▶ Exercise directions
In your reply, restate all of the records below word for word.

Segment Start: Provided material

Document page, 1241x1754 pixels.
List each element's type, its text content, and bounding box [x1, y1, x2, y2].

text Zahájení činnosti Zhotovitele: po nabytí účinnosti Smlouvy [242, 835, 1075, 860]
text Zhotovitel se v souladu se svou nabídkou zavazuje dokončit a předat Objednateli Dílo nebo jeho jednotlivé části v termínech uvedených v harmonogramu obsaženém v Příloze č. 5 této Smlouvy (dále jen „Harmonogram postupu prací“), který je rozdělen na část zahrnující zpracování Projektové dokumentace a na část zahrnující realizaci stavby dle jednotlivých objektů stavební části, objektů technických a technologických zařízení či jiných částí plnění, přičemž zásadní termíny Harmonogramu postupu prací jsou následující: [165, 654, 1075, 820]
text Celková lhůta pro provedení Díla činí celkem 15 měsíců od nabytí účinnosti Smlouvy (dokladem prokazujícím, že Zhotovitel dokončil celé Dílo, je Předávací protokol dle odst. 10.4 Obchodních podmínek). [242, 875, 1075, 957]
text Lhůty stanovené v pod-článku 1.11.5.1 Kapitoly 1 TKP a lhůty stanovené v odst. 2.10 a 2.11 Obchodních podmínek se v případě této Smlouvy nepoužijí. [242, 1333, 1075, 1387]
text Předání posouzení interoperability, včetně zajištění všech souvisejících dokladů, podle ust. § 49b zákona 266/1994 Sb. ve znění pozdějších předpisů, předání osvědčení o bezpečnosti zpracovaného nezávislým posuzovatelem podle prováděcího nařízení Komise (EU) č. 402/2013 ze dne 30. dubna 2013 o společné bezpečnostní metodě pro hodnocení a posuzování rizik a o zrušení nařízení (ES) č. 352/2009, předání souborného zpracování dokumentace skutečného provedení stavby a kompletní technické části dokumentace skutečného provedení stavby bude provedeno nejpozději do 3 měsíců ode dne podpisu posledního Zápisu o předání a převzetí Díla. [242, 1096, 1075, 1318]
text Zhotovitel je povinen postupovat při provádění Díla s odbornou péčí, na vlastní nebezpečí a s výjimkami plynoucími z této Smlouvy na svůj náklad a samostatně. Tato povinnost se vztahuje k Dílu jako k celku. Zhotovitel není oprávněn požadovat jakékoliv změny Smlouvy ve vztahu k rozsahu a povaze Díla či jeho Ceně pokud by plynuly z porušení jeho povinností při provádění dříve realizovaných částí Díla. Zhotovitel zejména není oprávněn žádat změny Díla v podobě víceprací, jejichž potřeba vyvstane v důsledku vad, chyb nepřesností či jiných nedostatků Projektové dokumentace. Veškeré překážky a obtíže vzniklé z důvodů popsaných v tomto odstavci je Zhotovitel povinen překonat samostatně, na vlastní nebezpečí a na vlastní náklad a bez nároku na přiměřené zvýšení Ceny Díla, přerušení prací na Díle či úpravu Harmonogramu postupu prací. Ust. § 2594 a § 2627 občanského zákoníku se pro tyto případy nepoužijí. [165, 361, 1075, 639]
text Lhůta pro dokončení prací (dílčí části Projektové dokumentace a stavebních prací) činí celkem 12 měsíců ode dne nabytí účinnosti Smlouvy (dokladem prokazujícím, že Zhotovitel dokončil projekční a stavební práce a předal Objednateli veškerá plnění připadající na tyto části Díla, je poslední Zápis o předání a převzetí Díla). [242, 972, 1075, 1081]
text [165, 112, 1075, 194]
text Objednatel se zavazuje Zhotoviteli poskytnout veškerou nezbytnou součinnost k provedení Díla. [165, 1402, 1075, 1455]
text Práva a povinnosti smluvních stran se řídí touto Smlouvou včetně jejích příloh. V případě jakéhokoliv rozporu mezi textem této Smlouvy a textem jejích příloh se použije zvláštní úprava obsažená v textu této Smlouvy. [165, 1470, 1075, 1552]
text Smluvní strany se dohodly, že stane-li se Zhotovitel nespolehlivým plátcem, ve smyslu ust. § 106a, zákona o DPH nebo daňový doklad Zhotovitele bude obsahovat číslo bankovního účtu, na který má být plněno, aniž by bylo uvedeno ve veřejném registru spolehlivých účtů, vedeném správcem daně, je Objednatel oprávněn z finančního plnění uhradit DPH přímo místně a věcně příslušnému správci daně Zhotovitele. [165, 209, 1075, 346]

Segment End: Provided material

▶ Exercise output
Document page, 1241x1754 pixels.
List each element's type, its text content, and bounding box [x1, y1, x2, y2].

text Zahájení činnosti Zhotovitele: po nabytí účinnosti Smlouvy [242, 835, 1075, 860]
text Zhotovitel se v souladu se svou nabídkou zavazuje dokončit a předat Objednateli Dílo nebo jeho jednotlivé části v termínech uvedených v harmonogramu obsaženém v Příloze č. 5 této Smlouvy (dále jen „Harmonogram postupu prací“), který je rozdělen na část zahrnující zpracování Projektové dokumentace a na část zahrnující realizaci stavby dle jednotlivých objektů stavební části, objektů technických a technologických zařízení či jiných částí plnění, přičemž zásadní termíny Harmonogramu postupu prací jsou následující: [165, 654, 1075, 820]
text Celková lhůta pro provedení Díla činí celkem 15 měsíců od nabytí účinnosti Smlouvy (dokladem prokazujícím, že Zhotovitel dokončil celé Dílo, je Předávací protokol dle odst. 10.4 Obchodních podmínek). [242, 875, 1075, 957]
text Lhůty stanovené v pod-článku 1.11.5.1 Kapitoly 1 TKP a lhůty stanovené v odst. 2.10 a 2.11 Obchodních podmínek se v případě této Smlouvy nepoužijí. [242, 1333, 1075, 1387]
text Předání posouzení interoperability, včetně zajištění všech souvisejících dokladů, podle ust. § 49b zákona 266/1994 Sb. ve znění pozdějších předpisů, předání osvědčení o bezpečnosti zpracovaného nezávislým posuzovatelem podle prováděcího nařízení Komise (EU) č. 402/2013 ze dne 30. dubna 2013 o společné bezpečnostní metodě pro hodnocení a posuzování rizik a o zrušení nařízení (ES) č. 352/2009, předání souborného zpracování dokumentace skutečného provedení stavby a kompletní technické části dokumentace skutečného provedení stavby bude provedeno nejpozději do 3 měsíců ode dne podpisu posledního Zápisu o předání a převzetí Díla. [242, 1096, 1075, 1318]
text Zhotovitel je povinen postupovat při provádění Díla s odbornou péčí, na vlastní nebezpečí a s výjimkami plynoucími z této Smlouvy na svůj náklad a samostatně. Tato povinnost se vztahuje k Dílu jako k celku. Zhotovitel není oprávněn požadovat jakékoliv změny Smlouvy ve vztahu k rozsahu a povaze Díla či jeho Ceně pokud by plynuly z porušení jeho povinností při provádění dříve realizovaných částí Díla. Zhotovitel zejména není oprávněn žádat změny Díla v podobě víceprací, jejichž potřeba vyvstane v důsledku vad, chyb nepřesností či jiných nedostatků Projektové dokumentace. Veškeré překážky a obtíže vzniklé z důvodů popsaných v tomto odstavci je Zhotovitel povinen překonat samostatně, na vlastní nebezpečí a na vlastní náklad a bez nároku na přiměřené zvýšení Ceny Díla, přerušení prací na Díle či úpravu Harmonogramu postupu prací. Ust. § 2594 a § 2627 občanského zákoníku se pro tyto případy nepoužijí. [165, 361, 1075, 639]
text Lhůta pro dokončení prací (dílčí části Projektové dokumentace a stavebních prací) činí celkem 12 měsíců ode dne nabytí účinnosti Smlouvy (dokladem prokazujícím, že Zhotovitel dokončil projekční a stavební práce a předal Objednateli veškerá plnění připadající na tyto části Díla, je poslední Zápis o předání a převzetí Díla). [242, 972, 1075, 1081]
text [165, 112, 1075, 194]
text Objednatel se zavazuje Zhotoviteli poskytnout veškerou nezbytnou součinnost k provedení Díla. [165, 1402, 1075, 1455]
text Práva a povinnosti smluvních stran se řídí touto Smlouvou včetně jejích příloh. V případě jakéhokoliv rozporu mezi textem této Smlouvy a textem jejích příloh se použije zvláštní úprava obsažená v textu této Smlouvy. [165, 1470, 1075, 1552]
text Smluvní strany se dohodly, že stane-li se Zhotovitel nespolehlivým plátcem, ve smyslu ust. § 106a, zákona o DPH nebo daňový doklad Zhotovitele bude obsahovat číslo bankovního účtu, na který má být plněno, aniž by bylo uvedeno ve veřejném registru spolehlivých účtů, vedeném správcem daně, je Objednatel oprávněn z finančního plnění uhradit DPH přímo místně a věcně příslušnému správci daně Zhotovitele. [165, 209, 1075, 346]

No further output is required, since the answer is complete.